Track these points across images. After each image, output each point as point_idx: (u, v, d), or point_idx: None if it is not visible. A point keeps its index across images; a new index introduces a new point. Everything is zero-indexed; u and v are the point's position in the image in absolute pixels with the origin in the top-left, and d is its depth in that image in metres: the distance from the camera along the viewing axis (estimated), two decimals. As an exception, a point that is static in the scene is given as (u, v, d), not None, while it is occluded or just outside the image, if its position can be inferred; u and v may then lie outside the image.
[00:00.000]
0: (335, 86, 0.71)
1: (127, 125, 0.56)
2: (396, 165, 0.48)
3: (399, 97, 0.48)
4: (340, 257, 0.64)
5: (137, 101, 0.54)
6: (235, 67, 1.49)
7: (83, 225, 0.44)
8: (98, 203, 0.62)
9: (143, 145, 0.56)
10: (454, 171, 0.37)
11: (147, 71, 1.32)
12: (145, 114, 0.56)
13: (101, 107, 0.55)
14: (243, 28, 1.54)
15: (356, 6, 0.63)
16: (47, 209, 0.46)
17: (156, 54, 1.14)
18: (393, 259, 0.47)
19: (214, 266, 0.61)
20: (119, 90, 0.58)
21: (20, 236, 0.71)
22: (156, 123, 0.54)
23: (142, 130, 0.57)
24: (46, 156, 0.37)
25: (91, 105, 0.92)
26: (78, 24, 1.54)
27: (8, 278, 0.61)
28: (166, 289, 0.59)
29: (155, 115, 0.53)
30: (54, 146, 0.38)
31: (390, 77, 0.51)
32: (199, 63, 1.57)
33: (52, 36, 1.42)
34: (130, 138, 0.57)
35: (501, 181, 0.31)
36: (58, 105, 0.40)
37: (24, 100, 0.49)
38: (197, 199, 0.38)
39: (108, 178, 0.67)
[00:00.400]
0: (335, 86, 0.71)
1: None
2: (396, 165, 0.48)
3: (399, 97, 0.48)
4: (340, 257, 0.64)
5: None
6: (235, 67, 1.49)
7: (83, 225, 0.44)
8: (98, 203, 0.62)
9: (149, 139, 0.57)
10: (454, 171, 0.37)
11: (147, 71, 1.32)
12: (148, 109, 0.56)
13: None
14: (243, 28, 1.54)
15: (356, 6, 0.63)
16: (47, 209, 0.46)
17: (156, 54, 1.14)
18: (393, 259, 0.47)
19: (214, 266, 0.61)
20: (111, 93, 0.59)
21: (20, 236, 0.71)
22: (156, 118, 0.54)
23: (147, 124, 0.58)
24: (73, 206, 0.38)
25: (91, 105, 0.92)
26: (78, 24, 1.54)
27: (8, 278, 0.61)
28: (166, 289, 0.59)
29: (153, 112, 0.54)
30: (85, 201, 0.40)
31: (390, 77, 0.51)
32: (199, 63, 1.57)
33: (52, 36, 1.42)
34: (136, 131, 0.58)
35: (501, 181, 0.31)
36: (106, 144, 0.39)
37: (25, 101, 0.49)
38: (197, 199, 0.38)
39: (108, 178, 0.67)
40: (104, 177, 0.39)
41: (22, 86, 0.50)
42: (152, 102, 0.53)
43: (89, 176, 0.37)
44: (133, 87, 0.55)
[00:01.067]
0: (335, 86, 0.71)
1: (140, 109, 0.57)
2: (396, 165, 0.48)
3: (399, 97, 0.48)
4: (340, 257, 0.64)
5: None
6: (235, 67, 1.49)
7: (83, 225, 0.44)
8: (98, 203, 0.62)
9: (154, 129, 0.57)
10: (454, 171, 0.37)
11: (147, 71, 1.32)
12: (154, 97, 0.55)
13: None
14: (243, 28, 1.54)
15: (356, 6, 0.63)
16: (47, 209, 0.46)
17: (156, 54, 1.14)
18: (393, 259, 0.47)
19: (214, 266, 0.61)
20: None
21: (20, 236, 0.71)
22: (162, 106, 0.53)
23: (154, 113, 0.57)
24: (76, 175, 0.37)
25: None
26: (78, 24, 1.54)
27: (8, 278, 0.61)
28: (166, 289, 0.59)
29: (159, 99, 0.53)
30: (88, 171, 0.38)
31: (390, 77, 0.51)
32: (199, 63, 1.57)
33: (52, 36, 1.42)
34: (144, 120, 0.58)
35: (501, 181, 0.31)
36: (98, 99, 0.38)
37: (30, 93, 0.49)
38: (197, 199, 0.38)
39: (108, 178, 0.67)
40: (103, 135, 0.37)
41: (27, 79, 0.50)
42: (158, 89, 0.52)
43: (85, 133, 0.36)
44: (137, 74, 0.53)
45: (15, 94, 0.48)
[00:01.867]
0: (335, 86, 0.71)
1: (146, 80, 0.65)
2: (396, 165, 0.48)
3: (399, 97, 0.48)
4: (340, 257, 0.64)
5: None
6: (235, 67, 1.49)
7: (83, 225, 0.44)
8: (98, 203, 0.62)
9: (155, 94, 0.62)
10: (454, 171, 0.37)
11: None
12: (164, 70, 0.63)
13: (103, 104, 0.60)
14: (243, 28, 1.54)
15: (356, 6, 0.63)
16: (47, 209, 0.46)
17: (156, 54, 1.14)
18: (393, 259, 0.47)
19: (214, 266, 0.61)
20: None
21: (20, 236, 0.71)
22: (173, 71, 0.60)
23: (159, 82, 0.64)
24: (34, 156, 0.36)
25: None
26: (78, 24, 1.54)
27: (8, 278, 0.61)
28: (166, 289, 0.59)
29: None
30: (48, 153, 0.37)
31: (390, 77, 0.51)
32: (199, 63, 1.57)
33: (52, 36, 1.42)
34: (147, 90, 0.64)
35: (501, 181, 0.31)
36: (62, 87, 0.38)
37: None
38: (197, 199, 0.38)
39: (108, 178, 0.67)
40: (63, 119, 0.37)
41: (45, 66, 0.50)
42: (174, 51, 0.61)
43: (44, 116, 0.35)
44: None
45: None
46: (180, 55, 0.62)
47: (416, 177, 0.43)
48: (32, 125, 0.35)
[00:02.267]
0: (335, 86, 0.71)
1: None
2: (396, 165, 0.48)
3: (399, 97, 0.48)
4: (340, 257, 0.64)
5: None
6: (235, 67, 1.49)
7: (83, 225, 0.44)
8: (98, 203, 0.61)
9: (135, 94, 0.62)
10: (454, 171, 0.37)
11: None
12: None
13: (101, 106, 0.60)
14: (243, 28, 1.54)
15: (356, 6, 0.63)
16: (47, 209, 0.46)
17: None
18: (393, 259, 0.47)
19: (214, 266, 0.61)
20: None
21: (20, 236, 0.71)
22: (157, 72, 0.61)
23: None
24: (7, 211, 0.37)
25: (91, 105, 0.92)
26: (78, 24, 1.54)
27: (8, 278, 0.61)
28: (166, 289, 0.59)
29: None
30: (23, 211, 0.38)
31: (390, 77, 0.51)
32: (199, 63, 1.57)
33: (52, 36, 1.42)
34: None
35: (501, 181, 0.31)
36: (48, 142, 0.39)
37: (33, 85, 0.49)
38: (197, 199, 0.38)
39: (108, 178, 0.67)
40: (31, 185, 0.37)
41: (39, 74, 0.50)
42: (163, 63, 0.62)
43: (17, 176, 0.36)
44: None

☆ ☆ ☆ ☆

Would you please write out the entries again exactly?

- ANSWER TO THIS EXERCISE:
Track these points across images. After each image, output each point as point_idx: (u, v, d), or point_idx: None if it is not visible. A point keeps its index across images; a new index introduces a new point. Everything is zero-indexed; u and v are the point's position in the image in absolute pixels with the origin in the top-left, and d is its depth in that image in metres: the distance from the camera along the viewing axis (estimated), two decimals. As an exception, a point that is static in the scene is given as (u, v, d), not None, while it is occluded or just outside the image, if its position can be inferred; u and v may then lie outside the image.
[00:00.000]
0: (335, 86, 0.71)
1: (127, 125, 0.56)
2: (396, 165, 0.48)
3: (399, 97, 0.48)
4: (340, 257, 0.64)
5: (137, 101, 0.54)
6: (235, 67, 1.49)
7: (83, 225, 0.44)
8: (98, 203, 0.62)
9: (143, 145, 0.56)
10: (454, 171, 0.37)
11: (147, 71, 1.32)
12: (145, 114, 0.56)
13: (101, 107, 0.55)
14: (243, 28, 1.54)
15: (356, 6, 0.63)
16: (47, 209, 0.46)
17: (156, 54, 1.14)
18: (393, 259, 0.47)
19: (214, 266, 0.61)
20: (119, 90, 0.58)
21: (20, 236, 0.71)
22: (156, 123, 0.54)
23: (142, 130, 0.57)
24: (46, 156, 0.37)
25: (91, 105, 0.92)
26: (78, 24, 1.54)
27: (8, 278, 0.61)
28: (166, 289, 0.59)
29: (155, 115, 0.53)
30: (54, 146, 0.38)
31: (390, 77, 0.51)
32: (199, 63, 1.57)
33: (52, 36, 1.42)
34: (130, 138, 0.57)
35: (501, 181, 0.31)
36: (58, 105, 0.40)
37: (24, 100, 0.49)
38: (197, 199, 0.38)
39: (108, 178, 0.67)
[00:00.400]
0: (335, 86, 0.71)
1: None
2: (396, 165, 0.48)
3: (399, 97, 0.48)
4: (340, 257, 0.64)
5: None
6: (235, 67, 1.49)
7: (83, 225, 0.44)
8: (98, 203, 0.62)
9: (149, 139, 0.57)
10: (454, 171, 0.37)
11: (147, 71, 1.32)
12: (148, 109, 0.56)
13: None
14: (243, 28, 1.54)
15: (356, 6, 0.63)
16: (47, 209, 0.46)
17: (156, 54, 1.14)
18: (393, 259, 0.47)
19: (214, 266, 0.61)
20: (111, 93, 0.59)
21: (20, 236, 0.71)
22: (156, 118, 0.54)
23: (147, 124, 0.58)
24: (73, 206, 0.38)
25: (91, 105, 0.92)
26: (78, 24, 1.54)
27: (8, 278, 0.61)
28: (166, 289, 0.59)
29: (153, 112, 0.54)
30: (85, 201, 0.40)
31: (390, 77, 0.51)
32: (199, 63, 1.57)
33: (52, 36, 1.42)
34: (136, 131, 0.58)
35: (501, 181, 0.31)
36: (106, 144, 0.39)
37: (25, 101, 0.49)
38: (197, 199, 0.38)
39: (108, 178, 0.67)
40: (104, 177, 0.39)
41: (22, 86, 0.50)
42: (152, 102, 0.53)
43: (89, 176, 0.37)
44: (133, 87, 0.55)
[00:01.067]
0: (335, 86, 0.71)
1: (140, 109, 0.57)
2: (396, 165, 0.48)
3: (399, 97, 0.48)
4: (340, 257, 0.64)
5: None
6: (235, 67, 1.49)
7: (83, 225, 0.44)
8: (98, 203, 0.62)
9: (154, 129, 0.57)
10: (454, 171, 0.37)
11: (147, 71, 1.32)
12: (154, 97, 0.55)
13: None
14: (243, 28, 1.54)
15: (356, 6, 0.63)
16: (47, 209, 0.46)
17: (156, 54, 1.14)
18: (393, 259, 0.47)
19: (214, 266, 0.61)
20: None
21: (20, 236, 0.71)
22: (162, 106, 0.53)
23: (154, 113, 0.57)
24: (76, 175, 0.37)
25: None
26: (78, 24, 1.54)
27: (8, 278, 0.61)
28: (166, 289, 0.59)
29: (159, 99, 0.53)
30: (88, 171, 0.38)
31: (390, 77, 0.51)
32: (199, 63, 1.57)
33: (52, 36, 1.42)
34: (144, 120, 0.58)
35: (501, 181, 0.31)
36: (98, 99, 0.38)
37: (30, 93, 0.49)
38: (197, 199, 0.38)
39: (108, 178, 0.67)
40: (103, 135, 0.37)
41: (27, 79, 0.50)
42: (158, 89, 0.52)
43: (85, 133, 0.36)
44: (137, 74, 0.53)
45: (15, 94, 0.48)
[00:01.867]
0: (335, 86, 0.71)
1: (146, 80, 0.65)
2: (396, 165, 0.48)
3: (399, 97, 0.48)
4: (340, 257, 0.64)
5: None
6: (235, 67, 1.49)
7: (83, 225, 0.44)
8: (98, 203, 0.62)
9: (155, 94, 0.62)
10: (454, 171, 0.37)
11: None
12: (164, 70, 0.63)
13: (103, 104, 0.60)
14: (243, 28, 1.54)
15: (356, 6, 0.63)
16: (47, 209, 0.46)
17: (156, 54, 1.14)
18: (393, 259, 0.47)
19: (214, 266, 0.61)
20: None
21: (20, 236, 0.71)
22: (173, 71, 0.60)
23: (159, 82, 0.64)
24: (34, 156, 0.36)
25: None
26: (78, 24, 1.54)
27: (8, 278, 0.61)
28: (166, 289, 0.59)
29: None
30: (48, 153, 0.37)
31: (390, 77, 0.51)
32: (199, 63, 1.57)
33: (52, 36, 1.42)
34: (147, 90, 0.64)
35: (501, 181, 0.31)
36: (62, 87, 0.38)
37: None
38: (197, 199, 0.38)
39: (108, 178, 0.67)
40: (63, 119, 0.37)
41: (45, 66, 0.50)
42: (174, 51, 0.61)
43: (44, 116, 0.35)
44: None
45: None
46: (180, 55, 0.62)
47: (416, 177, 0.43)
48: (32, 125, 0.35)
[00:02.267]
0: (335, 86, 0.71)
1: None
2: (396, 165, 0.48)
3: (399, 97, 0.48)
4: (340, 257, 0.64)
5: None
6: (235, 67, 1.49)
7: (83, 225, 0.44)
8: (98, 203, 0.61)
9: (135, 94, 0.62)
10: (454, 171, 0.37)
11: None
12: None
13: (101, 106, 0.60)
14: (243, 28, 1.54)
15: (356, 6, 0.63)
16: (47, 209, 0.46)
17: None
18: (393, 259, 0.47)
19: (214, 266, 0.61)
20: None
21: (20, 236, 0.71)
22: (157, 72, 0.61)
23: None
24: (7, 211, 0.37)
25: (91, 105, 0.92)
26: (78, 24, 1.54)
27: (8, 278, 0.61)
28: (166, 289, 0.59)
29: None
30: (23, 211, 0.38)
31: (390, 77, 0.51)
32: (199, 63, 1.57)
33: (52, 36, 1.42)
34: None
35: (501, 181, 0.31)
36: (48, 142, 0.39)
37: (33, 85, 0.49)
38: (197, 199, 0.38)
39: (108, 178, 0.67)
40: (31, 185, 0.37)
41: (39, 74, 0.50)
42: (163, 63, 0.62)
43: (17, 176, 0.36)
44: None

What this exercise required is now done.